The new cloud-based consumer app integrates patient-reported data with clinical records. Third parties and commercial partners can access this de-identified clinical data for research, treatment development, and regulatory submissions.
Patient representatives and health professional organisations in Australia, the US, the UK, and New Zealand are supporting the app's development and adoption.

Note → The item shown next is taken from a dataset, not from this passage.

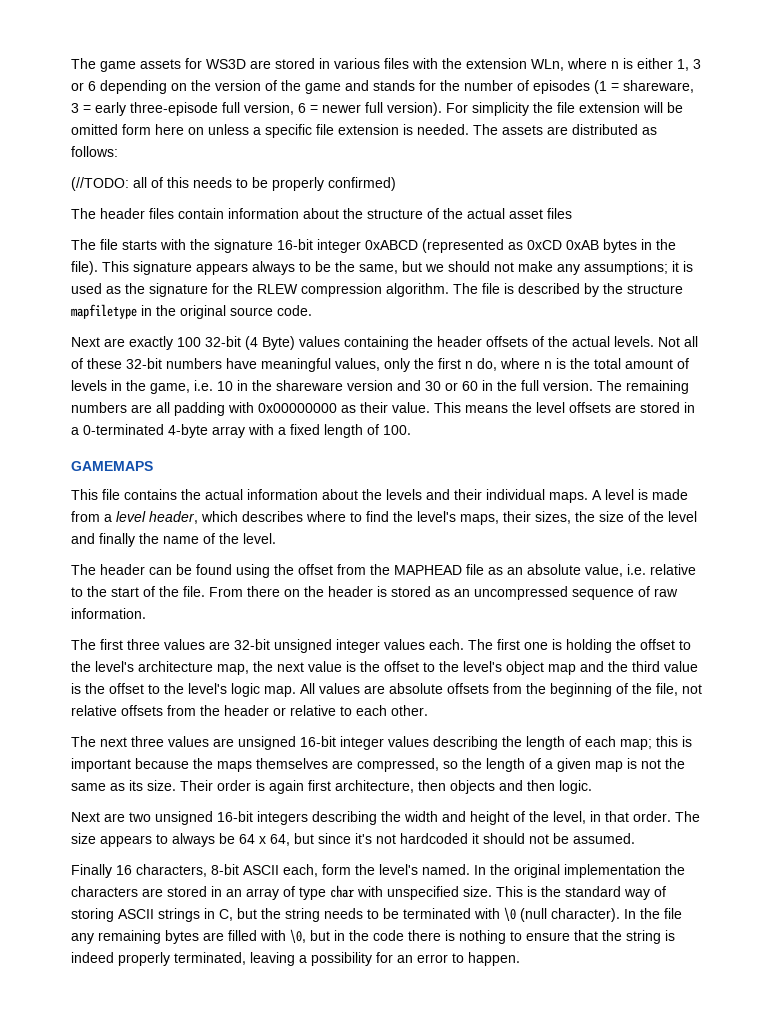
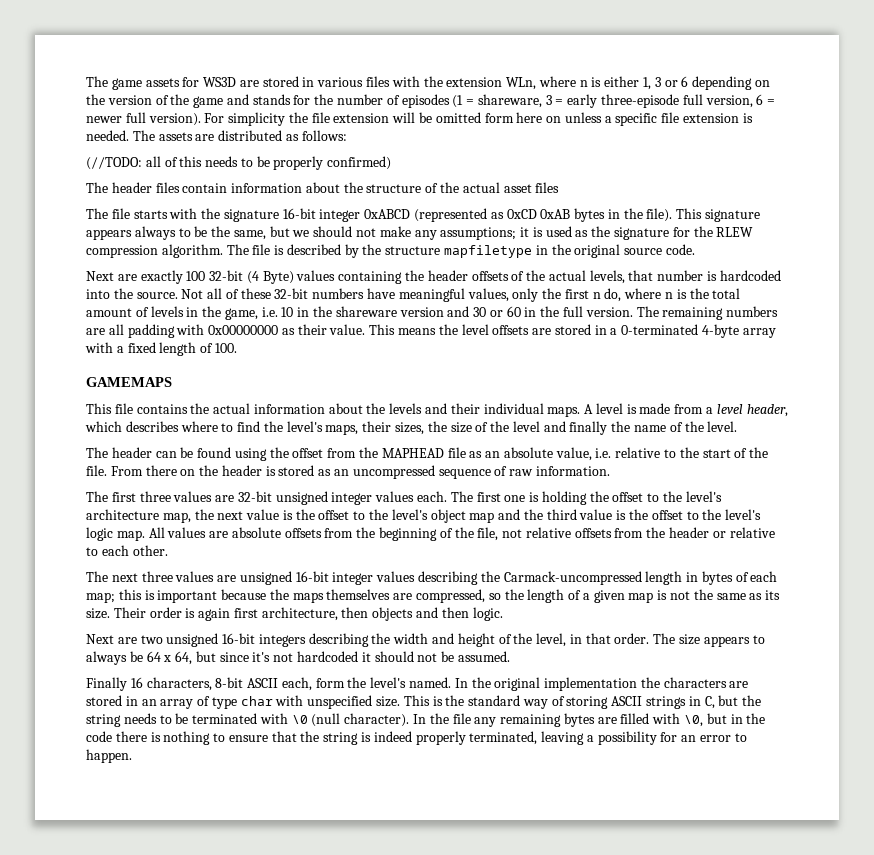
[614,336,654,347] levels. -> [589,270,781,284] [86,288,178,299] levels, that number is hardcoded into the source.
[526,736,565,750] length -> [503,571,733,585] Carmack-uncompressed length in bytes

IBD is a complex, chronic disease that currently has no cure. It requires specialist, multi-disciplinary care and significantly impacts the health system and the lifelong burden of disease on patients. Rates of IBD are rising globally. IBD is expected to affect 300,000 Australians by 2030.
Management and treatment can be challenging because there can be no single, simple way for people with IBD to self-manage and carry their health data, treatment history and care program from one clinician to the next over years or decades.
“No matter how good a country’s health system may be, some of the biggest issues for people with IBD and their clinicians are access to information and navigation of care. The more inaccurate or delayed the information, the less optimal the care journey, and therefore the burden of disease remains or grows. As does the financial and time burden to all involved, including health systems and governments,” said Bill Petch, the CEO of Crohn’s Colitis Cure (CCCure).
The potential benefit of the app could extend to enabling participation in clinical trials.
CCCure said it is now starting an extensive local and international consultation process to support the app's development. This process will include people with IBD, carers, clinicians, researchers and other relevant organisations.